Turns out Ivan was the uncle of one of Sarah’s office assistants at Pinkston High School.

Sarah’s coworker told her, “Oh, he’s a great guy. He loves the Lord,” Sarah says. “I just heard all the signs that pointed to us being together.”

Dating as a single mother with a full-time job meant late-night FaceTime, texting and sometimes waiting two weeks or more before seeing each other. Sarah waited more than six months before introducing her two daughters to Ivan. They planned a family playdate with Ivan’s sisters and nephews.

“Both of my girls loved him,” she says. “They call him Pops and they know they can count on him.”

Sarah and Ivan had been dating for for more than two years when, for Christmas 2018, Sarah’s family planned an extended-family cruise. She describes a grandiose affair. 

The trip included Sarah’s father’s first, second and third wives, children, grandchildren and grandmother. One of her stepmothers made sure all the women had their nails done. Everyone in the family was instructed to wear black and silver to coordinate for a photo shoot on the deck before dinner. Each couple posed together for a portrait. Sarah and Ivan went last. Ivan proposed just as the sun set.

“I just lost it, you know, and he said I was the love of his life and he couldn’t imagine himself with anyone else,” Sarah says. “And our girls ran out and they were screaming up and down and crying.”

It was captain’s night, she recalls. “So the ship was all lit up. It was just gorgeous.”

Six months into the engagement, on a Tuesday — after considering a Guatemalan destination wedding — they opted to marry the coming Saturday at White Rock Lake. They ordered a few things from Amazon.

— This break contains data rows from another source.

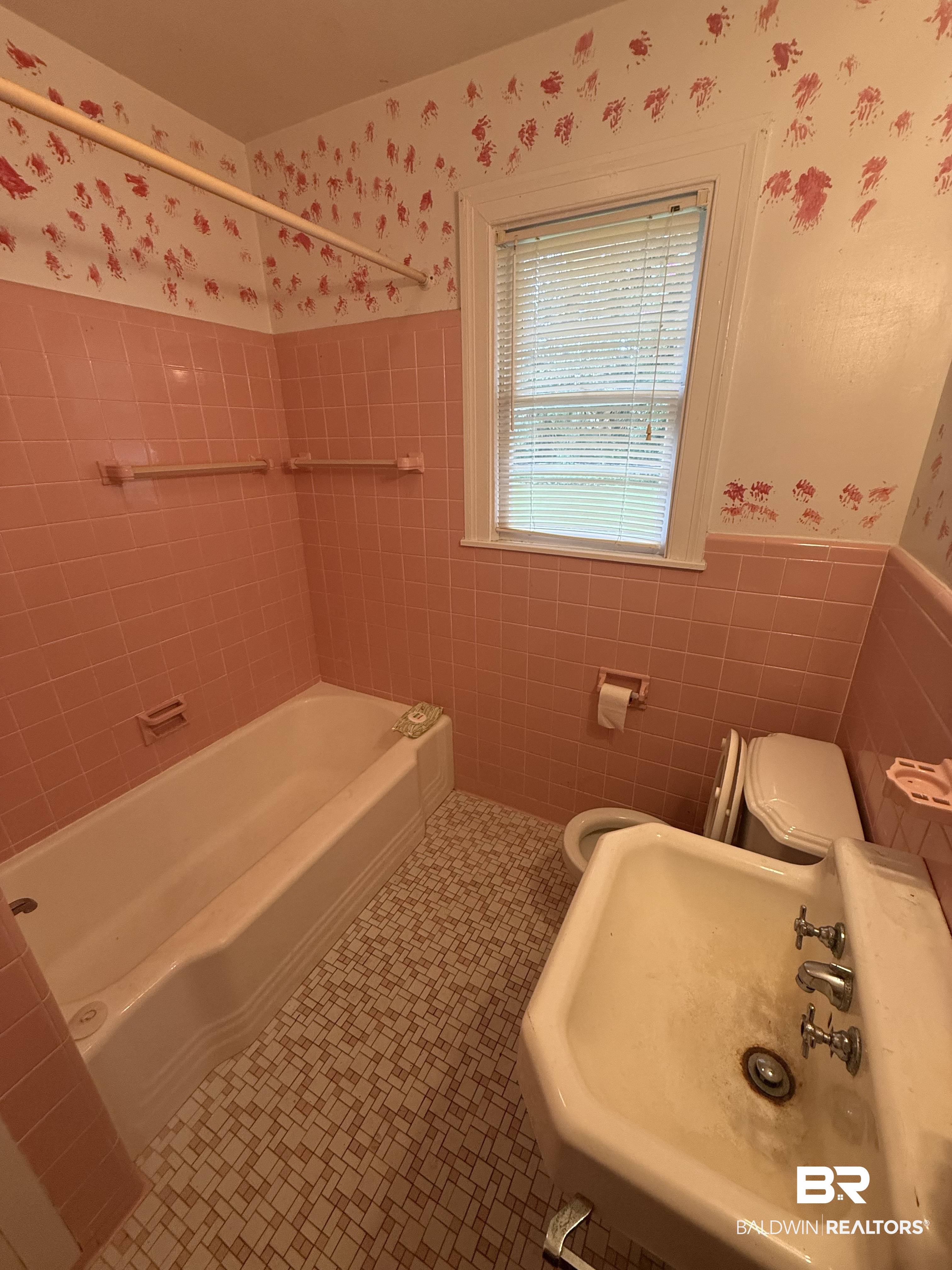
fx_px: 513
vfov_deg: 102.1
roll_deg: +1.0
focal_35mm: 14
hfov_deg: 85.7
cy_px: 635
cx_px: 476
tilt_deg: -20.5
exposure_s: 1/120
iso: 250
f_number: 2.2
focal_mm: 2.22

Sarah purchased a white department-store dress and recruited a friend to perform the ceremony. 

“It was very intimate, beautiful, and I wouldn’t trade it for anything,” Sarah says.

They would save Guatemala for the honeymoon.

In Febuary 2020, they started trying to have a baby and endured a few failed rounds of fertility treatments.  

“That’s when we prayed about it,” Sarah says. “And we said, you know, if this is God’s will, and this is what’s meant to be, then we will have a baby.”

They quit the infertility treatments in the winter of 2020. By April 2021, Sarah was pregnant with their baby boy.